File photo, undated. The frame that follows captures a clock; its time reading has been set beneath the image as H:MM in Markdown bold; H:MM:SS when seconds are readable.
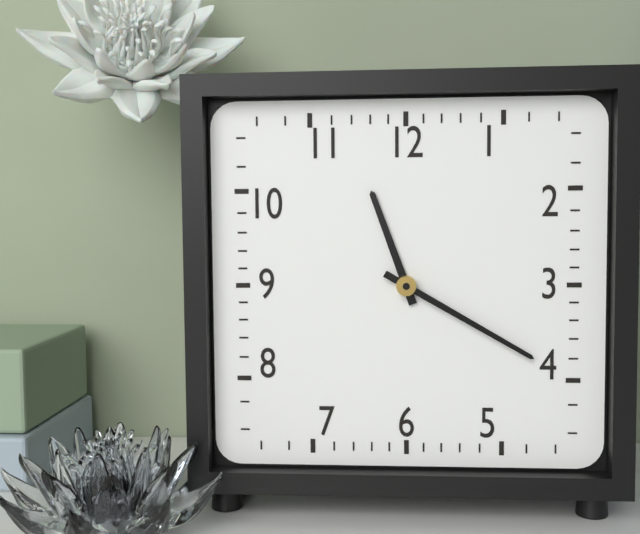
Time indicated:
**11:20**
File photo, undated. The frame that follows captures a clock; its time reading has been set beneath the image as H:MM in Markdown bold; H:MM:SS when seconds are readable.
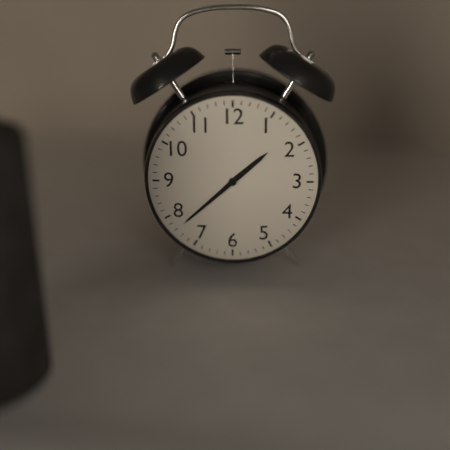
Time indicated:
**1:38**
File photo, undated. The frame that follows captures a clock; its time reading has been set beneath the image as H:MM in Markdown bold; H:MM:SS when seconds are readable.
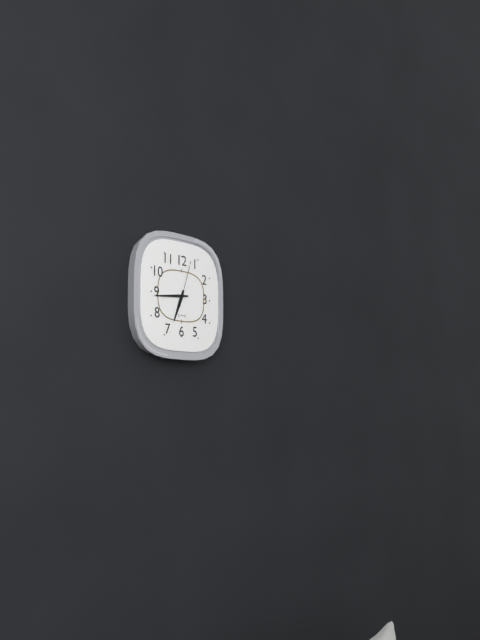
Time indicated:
**6:44**
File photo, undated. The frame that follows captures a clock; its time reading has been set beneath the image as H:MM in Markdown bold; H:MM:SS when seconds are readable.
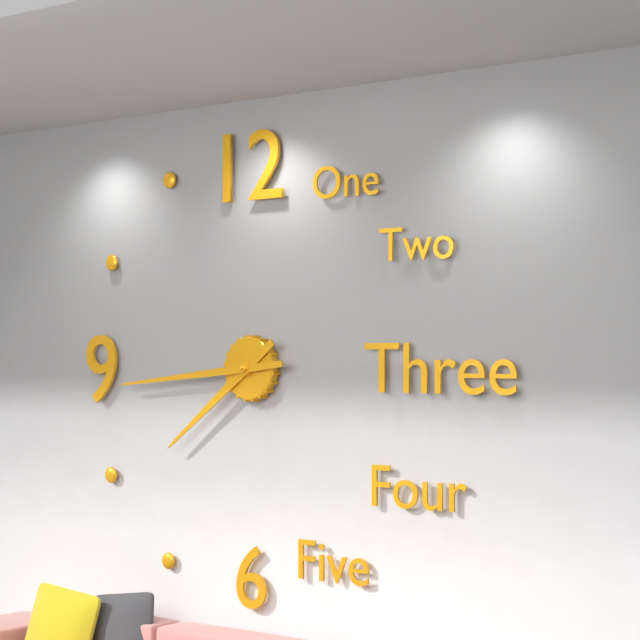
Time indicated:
**7:44**
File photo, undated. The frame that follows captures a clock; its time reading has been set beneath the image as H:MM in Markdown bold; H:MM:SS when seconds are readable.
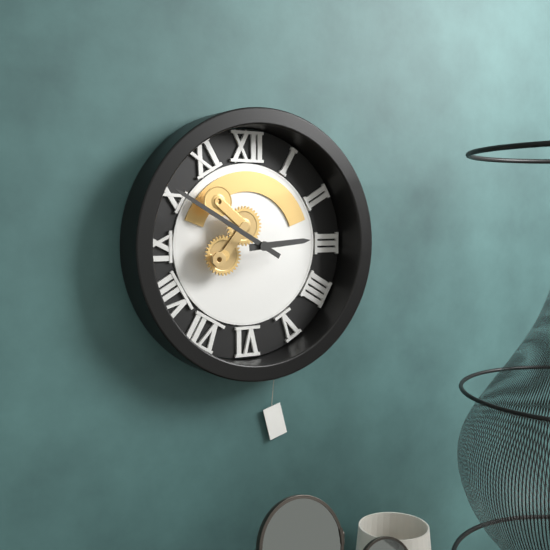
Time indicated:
**2:50**
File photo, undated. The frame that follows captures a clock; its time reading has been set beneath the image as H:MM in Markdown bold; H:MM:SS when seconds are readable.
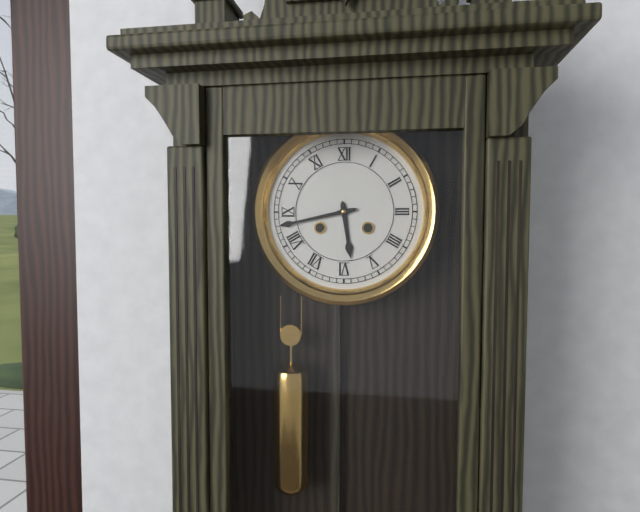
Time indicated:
**5:43**
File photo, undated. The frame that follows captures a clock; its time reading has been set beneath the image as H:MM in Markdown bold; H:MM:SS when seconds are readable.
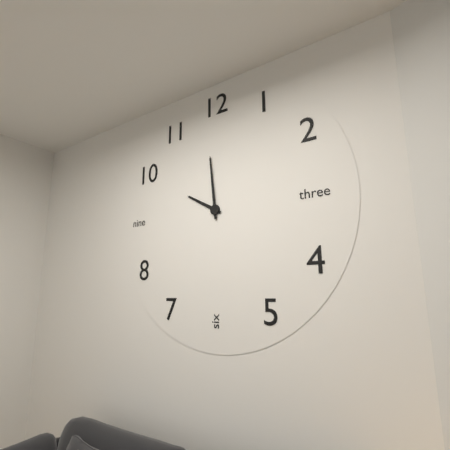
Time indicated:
+===+
(Task goal)
Could you recast every line of the items above as a JSON list of strings, one string per line, with blank lines dropped and the pictures left out?

(Task output)
[
  "File photo, undated. The frame that follows captures a clock; its time reading has been set beneath the image as H:MM in Markdown bold; H:MM:SS when seconds are readable.",
  "Time indicated:",
  "**11:20**",
  "File photo, undated. The frame that follows captures a clock; its time reading has been set beneath the image as H:MM in Markdown bold; H:MM:SS when seconds are readable.",
  "Time indicated:",
  "**1:38**",
  "File photo, undated. The frame that follows captures a clock; its time reading has been set beneath the image as H:MM in Markdown bold; H:MM:SS when seconds are readable.",
  "Time indicated:",
  "**6:44**",
  "File photo, undated. The frame that follows captures a clock; its time reading has been set beneath the image as H:MM in Markdown bold; H:MM:SS when seconds are readable.",
  "Time indicated:",
  "**7:44**",
  "File photo, undated. The frame that follows captures a clock; its time reading has been set beneath the image as H:MM in Markdown bold; H:MM:SS when seconds are readable.",
  "Time indicated:",
  "**2:50**",
  "File photo, undated. The frame that follows captures a clock; its time reading has been set beneath the image as H:MM in Markdown bold; H:MM:SS when seconds are readable.",
  "Time indicated:",
  "**5:43**",
  "File photo, undated. The frame that follows captures a clock; its time reading has been set beneath the image as H:MM in Markdown bold; H:MM:SS when seconds are readable.",
  "Time indicated:"
]